掌心还捏了两只干净唇刷,另只手握着盖子,用刷头仔细地铺开颜色,你觉得给口红试色很奇怪吗?
他张着嘴巴,不方便说话,只是应了一声。
那你还答应我。她飞快看了眼他的眼睛。
他因为仰头的缘故,眼睑垂下来,鸦睫遮住眸色。
可能因为,提这件事的是你吧。
但你还是会觉得在镜头前不自在。
我只是不习惯把自己的照片放在公共平台上传播。
池娆涂得差不多了,松开手,把刷头拧回去。她起身去取相机。祝淮书靠在沙发靠背上,任她什么角度拍摄。
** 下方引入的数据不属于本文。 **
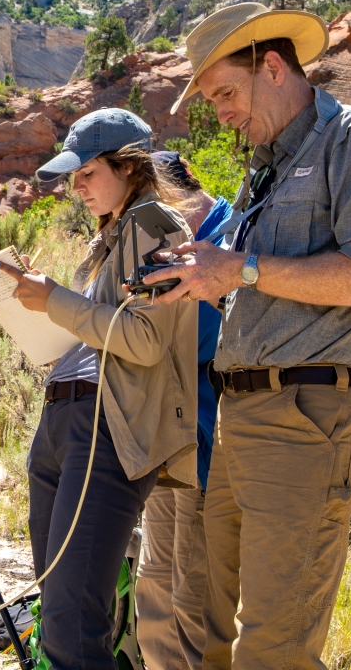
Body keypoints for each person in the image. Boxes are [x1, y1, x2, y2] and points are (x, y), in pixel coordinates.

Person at [144, 2, 351, 670]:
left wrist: (240, 268)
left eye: (226, 94)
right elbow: (255, 280)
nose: (222, 113)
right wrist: (205, 278)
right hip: (239, 418)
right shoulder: (264, 169)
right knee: (212, 636)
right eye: (211, 101)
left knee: (274, 646)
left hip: (308, 418)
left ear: (272, 66)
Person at [0, 107, 199, 670]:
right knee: (59, 602)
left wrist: (56, 300)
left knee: (70, 623)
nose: (76, 187)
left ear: (129, 167)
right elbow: (98, 331)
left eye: (87, 173)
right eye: (73, 177)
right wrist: (45, 308)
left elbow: (145, 340)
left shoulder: (151, 225)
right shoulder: (112, 236)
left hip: (102, 430)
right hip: (67, 421)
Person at [136, 151, 232, 670]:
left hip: (211, 442)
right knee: (154, 586)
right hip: (165, 443)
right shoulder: (159, 248)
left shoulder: (233, 236)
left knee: (192, 592)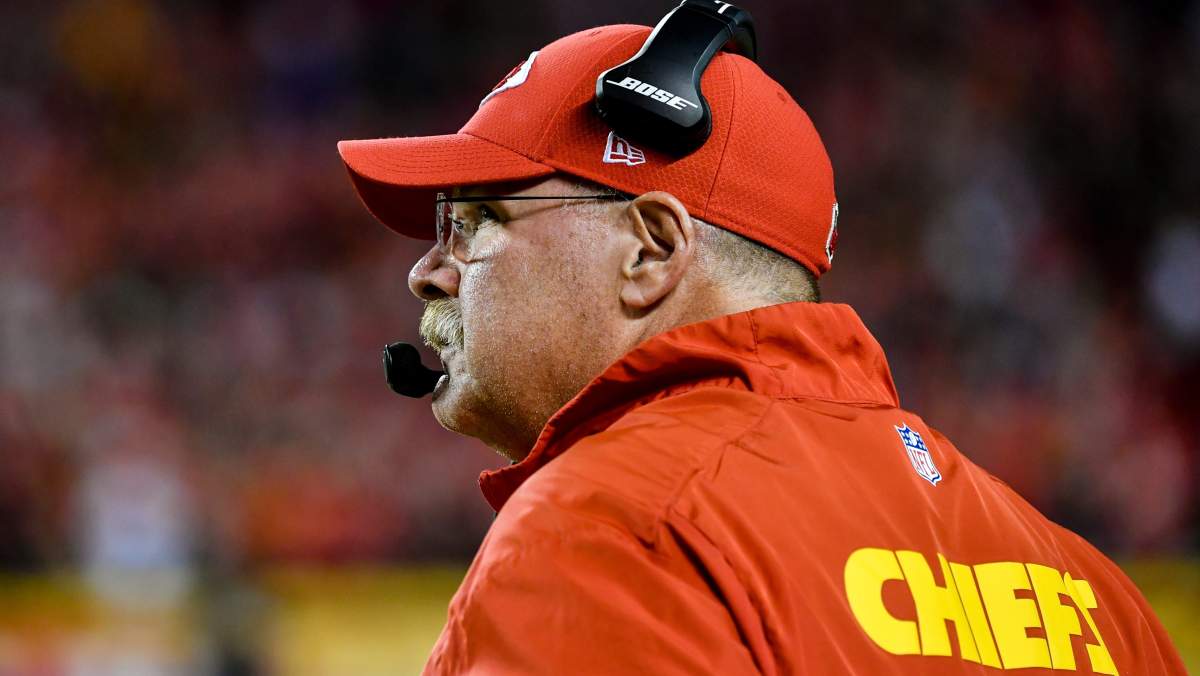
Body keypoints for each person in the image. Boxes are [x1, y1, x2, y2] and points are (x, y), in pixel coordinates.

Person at [337, 21, 1185, 676]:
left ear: (651, 252)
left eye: (475, 220)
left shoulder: (609, 531)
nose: (426, 272)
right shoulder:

你还在练字,为什么那天要那么激动得控诉自己不喜欢呢?他问。
池娆抿唇,放在快门键上的手指无意识地摩挲按键。
镜头里,他看着她的方向,眼神里带着探询。他的眼里很少带攻击性,沉鸦鸦的颜色,喜怒都不张扬。所以她说他的眼里总是下雨,雨幕夹杂雾气,磅礴却也沉寂。
我只是不喜欢自己的字,永远那副德行。
祝淮书微讶。他之前只以为她是被迫练字,没想过她这么在意这件事,对自己要求这么高。
你已经有很大进步了。
对我来说是挺不错了。但这要是你们实验室里,谁的字这么幼稚,估计会被笑掉大牙。她轻描淡写。
祝淮书沉默了。
池娆以为自己挺会自嘲的,笑了一会儿,发现对方不接茬,于是走开,回到桌后用电脑导相片。